Importance of Proper Training Configurationβ
Setting up the training environment correctly is essential for effective model training. Proper configuration ensures that the model is trained under optimal conditions, leading to better performance and more reliable results.
In the following code block, we'll configure our training environment and initialize the Trainer, setting the stage for the actual training process.
# Checkpoints will be output to this `training_output_dir`.
training_output_dir = "/tmp/sms_trainer"
training_args = TrainingArguments(
output_dir=training_output_dir,
evaluation_strategy="epoch",
per_device_train_batch_size=8,
per_device_eval_batch_size=8,
logging_steps=8,
num_train_epochs=3,
)
# Instantiate a `Trainer` instance that will be used to initiate a training run.
trainer = Trainer(
model=model,
args=training_args,
train_dataset=train_tokenized,
eval_dataset=test_tokenized,
compute_metrics=compute_metrics,
)
# If you are running this tutorial in local mode, leave the next line commented out.

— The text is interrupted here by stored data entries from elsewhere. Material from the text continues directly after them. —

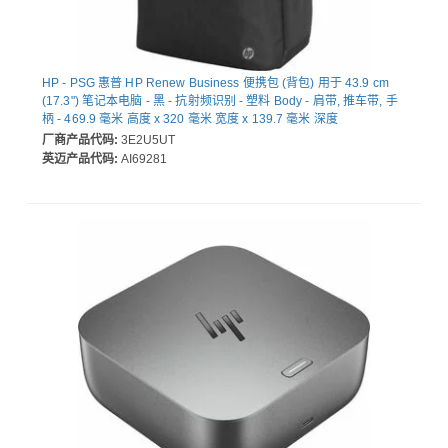
HP - PSG 惠普 HP Renew Business 便携包 (背包) 用于 43.9 cm
(17.3") 笔记本电脑 - 黑 - 抗射频识别 - 塑料 Body - 肩带, 推车带, 手
柄 - 469.9 毫米 高度 x 320 毫米 宽度 x 139.7 毫米 深度
厂商产品代码:
3E2U5UT
英迈产品代码:
AI69281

# Otherwise, uncomment the following line and set your tracking uri to your local or remote tracking server.
# mlflow.set_tracking_uri("http://127.0.0.1:8080")
Integrating MLflow for Experiment Trackingβ
The final preparatory step before beginning the training process is to integrate MLflow for experiment tracking.

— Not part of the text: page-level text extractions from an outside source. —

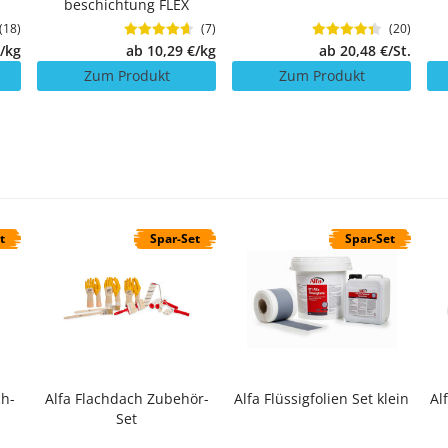
beschichtung FLEX
(18)
(7)
(20)
€/kg
ab 10,29 €/kg
ab 20,48 €/St.
Zum Produkt
Zum Produkt
t
Spar-Set
Spar-Set
ch-
Alfa Flachdach Zubehör-
Alfa Flüssigfolien Set klein
Al
Set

MLflow is a critical tool in our workflow, enabling us to log, monitor, and compare different runs of our model training.
Setting up the MLflow Experimentβ
- Naming the Experiment: We use
mlflow.set_experiment
to create a new experiment or assign the current run to an existing experiment. In this case, we name our experiment "Spam Classifier Training". This name should be descriptive and related to the task at hand, aiding in organizing and identifying experiments later. - Role of MLflow in Training: By setting up an MLflow experiment, we can track various aspects of our model training, such as parameters, metrics, and outputs. This tracking is invaluable for comparing different models, tuning hyperparameters, and maintaining a record of our experiments.
Benefits of Experiment Trackingβ
Utilizing MLflow for experiment tracking offers several advantages:
- Organization: Keeps your training runs organized and easily accessible.
- Comparability: Allows for easy comparison of different training runs to understand the impact of changes in parameters or data.
- Reproducibility: Enhances the reproducibility of experiments by logging all necessary details.
With MLflow set up, we're now ready to begin the training process, keeping track of every important aspect along the way.
In the next code snippet, we'll set up our MLflow experiment for tracking the training of our spam classification model.
# Pick a name that you like and reflects the nature of the runs that you will be recording to the experiment.
mlflow.set_experiment("Spam Classifier Training")
<Experiment: artifact_location='file:///Users/benjamin.wilson/repos/mlflow-fork/mlflow/docs/source/llms/transformers/tutorials/fine-tuning/mlruns/258758267044147956', creation_time=1701291176206, experiment_id='258758267044147956', last_update_time=1701291176206, lifecycle_stage='active', name='Spam Classifier Training', tags={}>
Starting the Training Process with MLflowβ
In this step, we initiate the fine-tuning training run, utilizing the native auto-logging functionality to record the parameters used and loss metrics calculated during the training process.
With our model, training arguments, and MLflow experiment set up, we are now ready to start the actual training process. This step involves initiating an MLflow run, which will encapsulate all the training activities and metrics.
Initiating the MLflow Runβ
- Starting an MLflow Run: We use
mlflow.start_run()
to begin a new MLflow run. This function creates a new run context, under which all the training operations and logging will occur. - Training the Model: Inside the MLflow run context, we call
trainer.train()
to start training our model. This function will run the training loop, processing the data in batches, updating model parameters, and evaluating the model.